Stored data entries
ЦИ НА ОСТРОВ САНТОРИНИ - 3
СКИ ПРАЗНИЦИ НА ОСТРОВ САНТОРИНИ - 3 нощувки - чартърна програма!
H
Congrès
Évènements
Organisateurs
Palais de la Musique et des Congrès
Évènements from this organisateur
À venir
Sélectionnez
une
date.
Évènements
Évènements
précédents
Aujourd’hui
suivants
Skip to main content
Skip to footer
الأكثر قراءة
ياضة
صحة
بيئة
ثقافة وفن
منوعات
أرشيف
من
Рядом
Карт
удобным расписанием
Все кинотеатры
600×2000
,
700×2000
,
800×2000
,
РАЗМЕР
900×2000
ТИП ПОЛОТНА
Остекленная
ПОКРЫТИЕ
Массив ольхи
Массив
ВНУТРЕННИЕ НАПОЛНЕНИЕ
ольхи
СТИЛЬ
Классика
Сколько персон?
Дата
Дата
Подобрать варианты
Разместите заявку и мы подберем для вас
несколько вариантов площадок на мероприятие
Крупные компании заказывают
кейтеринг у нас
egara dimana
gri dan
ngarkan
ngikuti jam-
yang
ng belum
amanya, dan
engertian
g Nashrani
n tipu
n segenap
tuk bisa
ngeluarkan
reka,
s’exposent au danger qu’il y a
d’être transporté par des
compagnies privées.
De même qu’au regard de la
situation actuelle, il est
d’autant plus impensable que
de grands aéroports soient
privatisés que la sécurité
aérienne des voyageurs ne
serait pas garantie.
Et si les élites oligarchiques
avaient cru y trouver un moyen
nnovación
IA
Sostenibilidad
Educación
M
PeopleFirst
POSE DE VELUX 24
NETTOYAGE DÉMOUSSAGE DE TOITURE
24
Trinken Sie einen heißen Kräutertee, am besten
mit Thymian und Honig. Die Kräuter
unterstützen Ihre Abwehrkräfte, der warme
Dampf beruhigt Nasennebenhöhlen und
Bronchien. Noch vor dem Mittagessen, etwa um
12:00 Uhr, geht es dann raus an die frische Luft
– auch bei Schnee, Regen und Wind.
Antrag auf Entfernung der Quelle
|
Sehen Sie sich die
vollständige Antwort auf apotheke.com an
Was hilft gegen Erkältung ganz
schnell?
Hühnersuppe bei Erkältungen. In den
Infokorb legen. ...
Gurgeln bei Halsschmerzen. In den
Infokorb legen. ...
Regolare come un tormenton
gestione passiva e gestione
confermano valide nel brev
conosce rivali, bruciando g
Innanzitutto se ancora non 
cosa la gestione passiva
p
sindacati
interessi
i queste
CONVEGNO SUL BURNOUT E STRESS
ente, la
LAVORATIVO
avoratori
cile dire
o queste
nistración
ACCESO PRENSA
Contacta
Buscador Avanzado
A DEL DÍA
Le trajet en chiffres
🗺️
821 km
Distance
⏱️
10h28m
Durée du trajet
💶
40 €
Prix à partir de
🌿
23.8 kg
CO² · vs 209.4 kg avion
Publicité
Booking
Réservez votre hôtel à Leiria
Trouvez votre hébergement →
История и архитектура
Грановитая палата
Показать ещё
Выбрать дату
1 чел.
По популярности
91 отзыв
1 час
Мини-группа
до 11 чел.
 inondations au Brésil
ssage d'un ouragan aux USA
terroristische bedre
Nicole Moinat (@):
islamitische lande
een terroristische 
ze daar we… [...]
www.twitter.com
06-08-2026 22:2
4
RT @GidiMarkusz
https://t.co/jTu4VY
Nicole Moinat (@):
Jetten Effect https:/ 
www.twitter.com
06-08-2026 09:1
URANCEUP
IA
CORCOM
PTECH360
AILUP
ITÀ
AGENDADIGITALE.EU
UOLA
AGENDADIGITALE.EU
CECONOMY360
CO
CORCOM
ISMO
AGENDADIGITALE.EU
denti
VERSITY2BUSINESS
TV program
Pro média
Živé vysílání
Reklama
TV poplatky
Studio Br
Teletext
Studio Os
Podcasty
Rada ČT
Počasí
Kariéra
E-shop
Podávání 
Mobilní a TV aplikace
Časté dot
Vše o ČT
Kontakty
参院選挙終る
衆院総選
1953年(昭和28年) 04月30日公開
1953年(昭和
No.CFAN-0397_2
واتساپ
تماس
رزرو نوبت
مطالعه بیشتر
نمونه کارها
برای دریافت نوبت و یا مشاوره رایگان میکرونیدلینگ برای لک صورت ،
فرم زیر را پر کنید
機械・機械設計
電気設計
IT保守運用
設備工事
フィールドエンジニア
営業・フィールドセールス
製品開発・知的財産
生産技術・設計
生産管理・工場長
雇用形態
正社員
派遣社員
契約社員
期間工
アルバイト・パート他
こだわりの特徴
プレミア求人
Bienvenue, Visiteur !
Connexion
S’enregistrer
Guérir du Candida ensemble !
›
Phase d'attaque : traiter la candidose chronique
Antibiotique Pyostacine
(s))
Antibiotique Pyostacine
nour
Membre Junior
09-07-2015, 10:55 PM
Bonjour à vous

• [DIRECTIVE]
Examine the records and pull out every line where the string "نوبت" occurs.

• [RESULT]
رزرو نوبت
برای دریافت نوبت و یا مشاوره رایگان میکرونیدلینگ برای لک صورت ،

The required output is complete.